- Official title poster
- Directed by: Azhan Ibrahim
- Written by: Azhan Ibrahim
- Screenplay by: Azhan Ibrahim
- Produced by: Leenaz Hussain
- Starring: Sharaf Abdulla; Aminath Rashfa;
- Cinematography: Ahmed Zifaaf
- Edited by: Azhan Ibrahim
- Music by: Shahyd Legacy
- Release date: 6 January 2024;
- Country: Maldives
- Language: Dhivehi

= Mee Ishq =

Mee Ishq is a 2024 Maldivian film written and directed by Azhan Ibrahim. Produced by Leenaz Hussain, the film stars Sharaf Abdulla and Aminath Rashfa in pivotal roles. The film was released on 6 January 2024.

==Premise==
The film centers around Ariz and Saba, who cross paths during their separate journeys to K. Maaufshi, where they coincidentally book the same room in a guesthouse. The trip transforms into a memorable experience as it sparks a romantic connection between them. However, after the journey, Saba loses all contact with Ariz. The film unfolds the narrative of how destiny reunites them and how fate intertwines their lives with misfortune.

== Cast ==
- Sharaf Abdulla as Ariz
- Aminath Rashfa as Saba
- Ahmed Sharif as Naaif
- Fathimath Visama as Maisha
- Ahmed Jilyan Rashaad as Dhaain
- Aman Ali as Furugan
- Ahmed Abaan Nazim as Falah
- Aminath Rasheedha as Saba's mother
- Mohamed Rasheed as MP Saeed; Ariz's father
- Fathimath Latheefa

==Development==
Following the success of the romantic film Hindhukolheh (2023), on 12 March 2023 Dark Rain Entertainment announced another romantic film starring Sharaf Abdulla and Aminath Rashfa in lead roles titled Mee Ishq.
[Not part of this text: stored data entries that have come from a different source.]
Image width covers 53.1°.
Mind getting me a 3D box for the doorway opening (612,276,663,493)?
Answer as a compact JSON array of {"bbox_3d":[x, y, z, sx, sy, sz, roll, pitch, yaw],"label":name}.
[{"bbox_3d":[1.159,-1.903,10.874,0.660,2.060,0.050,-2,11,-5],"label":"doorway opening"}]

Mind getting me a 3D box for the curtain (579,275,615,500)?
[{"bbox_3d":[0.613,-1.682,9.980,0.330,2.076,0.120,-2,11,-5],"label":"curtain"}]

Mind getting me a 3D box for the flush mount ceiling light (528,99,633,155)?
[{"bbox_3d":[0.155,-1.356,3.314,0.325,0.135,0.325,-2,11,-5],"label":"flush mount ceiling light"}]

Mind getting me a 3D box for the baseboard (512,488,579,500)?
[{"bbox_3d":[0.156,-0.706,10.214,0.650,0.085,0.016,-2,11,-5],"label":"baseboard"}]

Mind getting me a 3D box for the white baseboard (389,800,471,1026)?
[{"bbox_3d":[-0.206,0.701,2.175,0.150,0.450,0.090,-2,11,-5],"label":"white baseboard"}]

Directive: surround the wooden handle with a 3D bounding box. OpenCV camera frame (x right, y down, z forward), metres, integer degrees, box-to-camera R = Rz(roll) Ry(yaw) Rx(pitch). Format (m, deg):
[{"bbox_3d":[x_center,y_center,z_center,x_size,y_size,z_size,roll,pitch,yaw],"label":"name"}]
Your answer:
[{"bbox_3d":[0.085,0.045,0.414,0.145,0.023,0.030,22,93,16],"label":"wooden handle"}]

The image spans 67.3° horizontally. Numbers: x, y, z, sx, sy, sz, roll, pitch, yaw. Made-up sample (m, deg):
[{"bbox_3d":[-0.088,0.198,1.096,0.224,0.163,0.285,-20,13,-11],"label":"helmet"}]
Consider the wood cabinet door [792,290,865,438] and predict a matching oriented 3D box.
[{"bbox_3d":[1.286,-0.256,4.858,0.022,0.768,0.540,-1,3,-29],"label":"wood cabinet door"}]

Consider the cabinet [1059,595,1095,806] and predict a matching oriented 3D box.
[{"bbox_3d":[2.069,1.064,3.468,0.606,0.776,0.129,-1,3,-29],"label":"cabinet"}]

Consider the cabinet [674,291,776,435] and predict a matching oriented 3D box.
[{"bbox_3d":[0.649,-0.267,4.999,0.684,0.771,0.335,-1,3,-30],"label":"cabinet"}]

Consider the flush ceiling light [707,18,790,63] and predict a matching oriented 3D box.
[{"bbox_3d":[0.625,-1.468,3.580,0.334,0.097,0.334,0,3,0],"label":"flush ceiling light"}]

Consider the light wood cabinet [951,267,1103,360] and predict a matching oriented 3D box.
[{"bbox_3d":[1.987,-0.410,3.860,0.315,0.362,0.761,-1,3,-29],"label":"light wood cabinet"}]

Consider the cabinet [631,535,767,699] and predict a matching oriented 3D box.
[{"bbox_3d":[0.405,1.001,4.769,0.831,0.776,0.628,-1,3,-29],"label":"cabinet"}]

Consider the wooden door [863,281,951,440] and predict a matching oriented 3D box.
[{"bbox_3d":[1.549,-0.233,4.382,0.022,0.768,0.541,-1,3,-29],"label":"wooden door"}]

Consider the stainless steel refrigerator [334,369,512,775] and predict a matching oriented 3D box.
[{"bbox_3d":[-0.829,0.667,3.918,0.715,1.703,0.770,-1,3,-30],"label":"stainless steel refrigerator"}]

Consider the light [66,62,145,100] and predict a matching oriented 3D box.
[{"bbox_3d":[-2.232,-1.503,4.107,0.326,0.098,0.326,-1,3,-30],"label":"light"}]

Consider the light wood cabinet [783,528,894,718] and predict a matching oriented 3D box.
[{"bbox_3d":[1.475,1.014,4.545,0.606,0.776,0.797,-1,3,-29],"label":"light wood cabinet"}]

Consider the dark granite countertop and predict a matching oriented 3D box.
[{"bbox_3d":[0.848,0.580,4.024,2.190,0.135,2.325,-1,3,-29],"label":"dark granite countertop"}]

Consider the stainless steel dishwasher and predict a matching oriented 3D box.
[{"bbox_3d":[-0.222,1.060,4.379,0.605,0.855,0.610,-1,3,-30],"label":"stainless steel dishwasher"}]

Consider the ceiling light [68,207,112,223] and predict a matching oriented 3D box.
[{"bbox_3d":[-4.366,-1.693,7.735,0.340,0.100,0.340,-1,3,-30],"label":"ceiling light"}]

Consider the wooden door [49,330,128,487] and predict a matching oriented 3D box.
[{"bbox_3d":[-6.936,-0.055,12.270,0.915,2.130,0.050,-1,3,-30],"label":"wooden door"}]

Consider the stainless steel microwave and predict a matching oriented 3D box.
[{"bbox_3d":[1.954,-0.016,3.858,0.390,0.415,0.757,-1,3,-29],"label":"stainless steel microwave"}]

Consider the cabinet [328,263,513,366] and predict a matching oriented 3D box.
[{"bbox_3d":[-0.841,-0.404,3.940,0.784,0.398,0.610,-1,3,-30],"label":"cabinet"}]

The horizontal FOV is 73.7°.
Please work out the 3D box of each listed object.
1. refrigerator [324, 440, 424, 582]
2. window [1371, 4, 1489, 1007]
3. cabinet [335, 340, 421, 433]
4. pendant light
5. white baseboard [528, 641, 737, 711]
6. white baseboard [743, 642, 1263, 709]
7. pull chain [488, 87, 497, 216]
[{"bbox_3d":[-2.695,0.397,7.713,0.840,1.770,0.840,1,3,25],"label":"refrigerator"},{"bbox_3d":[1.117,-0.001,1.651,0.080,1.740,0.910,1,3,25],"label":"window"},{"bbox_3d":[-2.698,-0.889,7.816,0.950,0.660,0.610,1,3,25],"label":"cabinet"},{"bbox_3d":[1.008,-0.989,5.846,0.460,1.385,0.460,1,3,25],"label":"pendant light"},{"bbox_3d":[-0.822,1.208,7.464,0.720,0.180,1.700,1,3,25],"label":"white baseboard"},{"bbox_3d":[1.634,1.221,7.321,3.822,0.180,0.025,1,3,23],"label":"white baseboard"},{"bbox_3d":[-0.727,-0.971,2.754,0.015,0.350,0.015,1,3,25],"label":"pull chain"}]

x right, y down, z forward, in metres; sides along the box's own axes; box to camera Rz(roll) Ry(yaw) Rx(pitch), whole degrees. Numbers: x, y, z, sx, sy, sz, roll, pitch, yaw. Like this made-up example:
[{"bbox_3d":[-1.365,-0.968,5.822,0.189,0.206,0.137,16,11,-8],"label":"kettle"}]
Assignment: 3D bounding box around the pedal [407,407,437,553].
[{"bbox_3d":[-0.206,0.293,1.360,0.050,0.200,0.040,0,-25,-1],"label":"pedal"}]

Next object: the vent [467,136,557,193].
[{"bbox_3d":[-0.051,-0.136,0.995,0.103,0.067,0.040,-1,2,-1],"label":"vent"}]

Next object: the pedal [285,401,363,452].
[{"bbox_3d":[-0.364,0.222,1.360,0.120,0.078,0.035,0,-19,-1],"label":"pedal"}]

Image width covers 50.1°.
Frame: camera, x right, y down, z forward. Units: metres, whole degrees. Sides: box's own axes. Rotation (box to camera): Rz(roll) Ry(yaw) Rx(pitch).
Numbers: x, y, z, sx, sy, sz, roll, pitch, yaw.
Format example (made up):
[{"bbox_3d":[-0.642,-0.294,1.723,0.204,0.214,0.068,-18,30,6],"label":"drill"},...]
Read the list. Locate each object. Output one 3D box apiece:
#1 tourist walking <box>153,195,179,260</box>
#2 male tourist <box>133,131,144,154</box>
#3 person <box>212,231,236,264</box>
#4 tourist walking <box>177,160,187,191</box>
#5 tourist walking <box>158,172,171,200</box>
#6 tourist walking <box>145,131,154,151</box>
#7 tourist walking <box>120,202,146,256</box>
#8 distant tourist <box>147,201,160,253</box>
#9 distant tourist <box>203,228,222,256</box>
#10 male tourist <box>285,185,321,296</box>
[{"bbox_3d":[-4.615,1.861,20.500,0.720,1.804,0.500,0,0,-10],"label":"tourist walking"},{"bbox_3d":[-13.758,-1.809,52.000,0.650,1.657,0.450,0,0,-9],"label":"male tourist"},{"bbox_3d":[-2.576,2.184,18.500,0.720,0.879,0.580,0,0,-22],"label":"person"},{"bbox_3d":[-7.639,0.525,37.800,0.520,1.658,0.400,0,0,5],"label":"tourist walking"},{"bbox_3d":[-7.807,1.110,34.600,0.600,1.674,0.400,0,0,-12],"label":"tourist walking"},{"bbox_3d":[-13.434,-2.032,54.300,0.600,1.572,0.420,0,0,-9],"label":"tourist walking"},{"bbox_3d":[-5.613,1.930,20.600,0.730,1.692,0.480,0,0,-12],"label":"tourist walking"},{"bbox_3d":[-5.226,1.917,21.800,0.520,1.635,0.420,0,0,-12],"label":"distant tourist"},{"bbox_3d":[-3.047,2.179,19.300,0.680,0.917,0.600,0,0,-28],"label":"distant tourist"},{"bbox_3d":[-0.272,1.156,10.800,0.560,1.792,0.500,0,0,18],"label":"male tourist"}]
Script was finalized in March 2023 while songs composition and pre-production work was completed by April 2023. The film was announced to be directed by Azhan Ibrahim as his directorial debut in a feature film. Principal photography of the film commenced on 4 May 2023 and was completed in November 2023. Filming mainly took place in Male' and K. Maafushi and was completed in November 2023.

==Soundtrack==

Track listing
| No. | Title | Lyrics | Music | Singer(s) | Length |
|---|---|---|---|---|---|
| 1. | "Mee Ishq" (Title song) | Ali Inaan Saeed | Shahyd Legacy | Ali Inaan Saeedh, Aishath Maain Rasheed | 5:48 |
| 2. | "Annaashey Udhuhilaa" | Ali Inaan Saeedh | Shahyd Legacy | Ali Inaan Saeedh | 4:00 |
| 3. | "Shaahy Lolugaa" (Promotional song) | Azhan Ibrahim | Shahyd Legacy | Mohamed Abdul Ghanee, Mariyam Ashfa | 3:42 |

==Release==
Mee Ishq was theatrically released on 6 January 2024. Following its release, the film garnered mixed to positive reviews from critics.

In addition to the comical duo Furugan and Falah, portrayed by Aman Ali and Ahmed Abaan Nazim, Aminath Luba from The Press lauded the performances of Aminath Rashfa and Sharaf Abdulla, describing them as their career-best. While Luba appreciated the technical aspects of the film, including cinematography, editing, and music, she criticized the synopsis of the first half for its resemblance to the romantic comedy film Love in the Villa (2022) directed by Mark Steven Johnson. Aisha Eman from Dhauru echoed similar sentiments about the film, emphasizing the lead actor's performance, the comedic scenes featuring Aman and Abaan, and the noteworthy music.